Breathe. Rest. Repeat.

Breathe. Rest. Repeat.
Photo courtesy of Kim Craig Ali Photography.

Saturday, February 7, 2015

The Dreaded Question . .

It happened. I was at the doctors office and they handed me a form with all the usual questions on it. Including THE question:

What is your title?

I panicked. What should I say? Financial Planner? No, that's not right. Retired? No, not that either. Homemaker? Oh, heck no.

It took all I had in me to stay in the office and not walk out. I think I ended up writing N/A. :)

Some may ask why I don't like the title of homemaker, and it is because I don't "make a home." That sounds antiquated. Besides, my husband "makes our home" when he walks in the door and helps give our son a bath. Shep "makes our home" when he dances in the kitchen while I am doing the dishes. And my sweet friends "make our home" when they trust me with their stories and inspire with their hearts. I definitely am the not the one who "makes our home." I have enough trouble just making dinner!!

All of this got me thinking about the different titles that exist, and especially about the titles that *CAN* elicit a lot of pain for people:

Single.
Unemployed.
Underemployed.
Divorcee.
Married, but in a loveless marriage.
Married, but in a failing marriage.
Victim.
Cancer Patient.
Widow.

The list could go on (and on, and on).

Why does the world even care about our titles? Why do we need a title to give us a sense of worth, validation or approval?





The reality is that all of us have a desire to be seen. I'm not just talking about being around other people and being looked at. I am talking about being SEEN. Hearts exposed. Truly known, and truly loved at the same time.

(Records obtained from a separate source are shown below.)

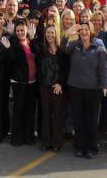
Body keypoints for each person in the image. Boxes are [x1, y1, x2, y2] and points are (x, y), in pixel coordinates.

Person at [64, 22, 107, 158]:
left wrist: (105, 85)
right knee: (78, 119)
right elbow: (63, 49)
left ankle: (92, 147)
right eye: (81, 30)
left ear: (90, 30)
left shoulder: (99, 45)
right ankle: (79, 146)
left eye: (86, 29)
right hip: (75, 87)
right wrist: (67, 35)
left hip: (93, 89)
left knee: (91, 120)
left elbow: (103, 67)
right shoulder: (74, 44)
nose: (83, 32)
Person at [37, 24, 69, 152]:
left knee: (57, 114)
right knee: (45, 113)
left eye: (52, 33)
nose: (50, 35)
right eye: (48, 33)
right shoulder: (41, 50)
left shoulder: (62, 51)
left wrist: (60, 83)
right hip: (44, 86)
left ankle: (56, 142)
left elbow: (66, 69)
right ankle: (45, 142)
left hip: (57, 88)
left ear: (56, 35)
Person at [7, 19, 38, 146]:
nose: (20, 32)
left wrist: (33, 37)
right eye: (18, 30)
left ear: (27, 31)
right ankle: (16, 138)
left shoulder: (31, 41)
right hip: (19, 82)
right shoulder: (13, 43)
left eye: (22, 30)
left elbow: (38, 52)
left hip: (32, 82)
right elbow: (10, 60)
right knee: (18, 110)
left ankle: (28, 136)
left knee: (30, 110)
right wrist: (9, 41)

Since my big transition to being at home, my desire to be seen is at its height. (Side note: Please pray for my husband!). I want to be seen as more than a homemaker. More than a mom. More than a wife. I want to be seen for my heart, and I want to be found WORTHY.

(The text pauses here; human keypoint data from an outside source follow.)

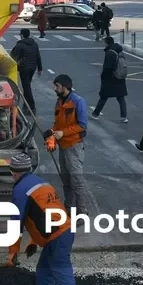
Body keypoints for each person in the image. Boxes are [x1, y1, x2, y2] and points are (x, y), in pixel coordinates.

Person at [6, 152, 95, 285]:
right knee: (44, 274)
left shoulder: (21, 190)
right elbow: (42, 216)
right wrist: (33, 242)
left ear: (13, 172)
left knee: (66, 284)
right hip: (62, 232)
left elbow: (16, 223)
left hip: (58, 239)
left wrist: (12, 253)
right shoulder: (40, 183)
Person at [50, 74, 97, 215]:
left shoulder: (78, 102)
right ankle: (69, 208)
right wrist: (51, 132)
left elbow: (82, 125)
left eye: (57, 86)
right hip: (62, 147)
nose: (55, 88)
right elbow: (57, 124)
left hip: (74, 147)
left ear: (65, 87)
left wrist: (63, 133)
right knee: (66, 180)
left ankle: (82, 212)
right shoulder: (59, 102)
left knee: (76, 180)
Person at [92, 37, 128, 123]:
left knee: (103, 96)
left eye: (105, 42)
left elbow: (107, 68)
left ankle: (96, 114)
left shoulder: (109, 53)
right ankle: (124, 116)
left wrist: (103, 77)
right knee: (121, 97)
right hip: (120, 77)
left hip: (110, 79)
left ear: (107, 43)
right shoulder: (120, 51)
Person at [10, 28, 43, 115]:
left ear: (22, 35)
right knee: (26, 87)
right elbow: (38, 56)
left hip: (24, 69)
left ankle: (32, 107)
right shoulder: (34, 44)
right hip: (32, 68)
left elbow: (12, 55)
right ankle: (26, 106)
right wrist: (40, 68)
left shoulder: (20, 45)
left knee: (26, 87)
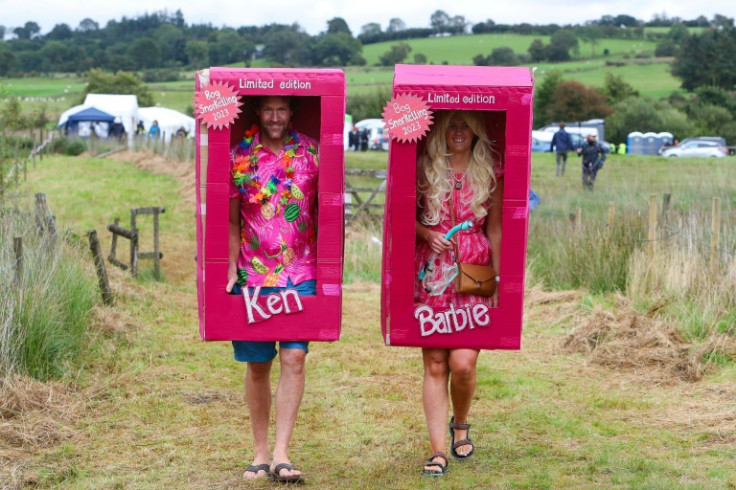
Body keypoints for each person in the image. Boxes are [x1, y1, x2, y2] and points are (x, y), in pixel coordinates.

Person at [225, 95, 319, 484]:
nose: (275, 117)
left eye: (282, 110)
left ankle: (282, 452)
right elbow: (230, 222)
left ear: (292, 113)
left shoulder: (313, 154)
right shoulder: (237, 158)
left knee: (294, 357)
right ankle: (260, 452)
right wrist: (229, 267)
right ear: (257, 114)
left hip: (302, 271)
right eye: (268, 110)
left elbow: (330, 210)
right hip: (252, 275)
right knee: (258, 364)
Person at [414, 110, 503, 476]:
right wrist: (426, 233)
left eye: (465, 124)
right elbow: (402, 215)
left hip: (474, 269)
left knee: (462, 363)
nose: (458, 131)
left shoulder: (491, 171)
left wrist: (498, 278)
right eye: (451, 125)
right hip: (433, 272)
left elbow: (495, 229)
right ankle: (437, 451)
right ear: (440, 132)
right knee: (435, 362)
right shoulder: (424, 166)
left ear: (476, 130)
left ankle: (461, 422)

So, this Valentine's Day is going to be different for me for two reasons.



The first is that I am going to rest in the fact that Jesus really does SEE ME, and He has already deemed me worthy. I know that because he died for my sins. In His eyes, I am enough.

The second reason Valentine's Day is going to be different is that I am going to let the people around me know that I see them by writing hand-written notes to a few sweet friends. I want them to know that they are more than their titles, more than their pasts, and more than the balance of their bank accounts.

My favorite blogger, Glennon, says that we belong to each other. This phrase gives me a lot of hope, because I believe that we are to carry each others burdens and love one another since He first loved us. Not because of our titles or our accomplishments, but because we are worthy and we belong to each other.





Thanks for allowing me to be seen, regardless of what I do or how well I can cook.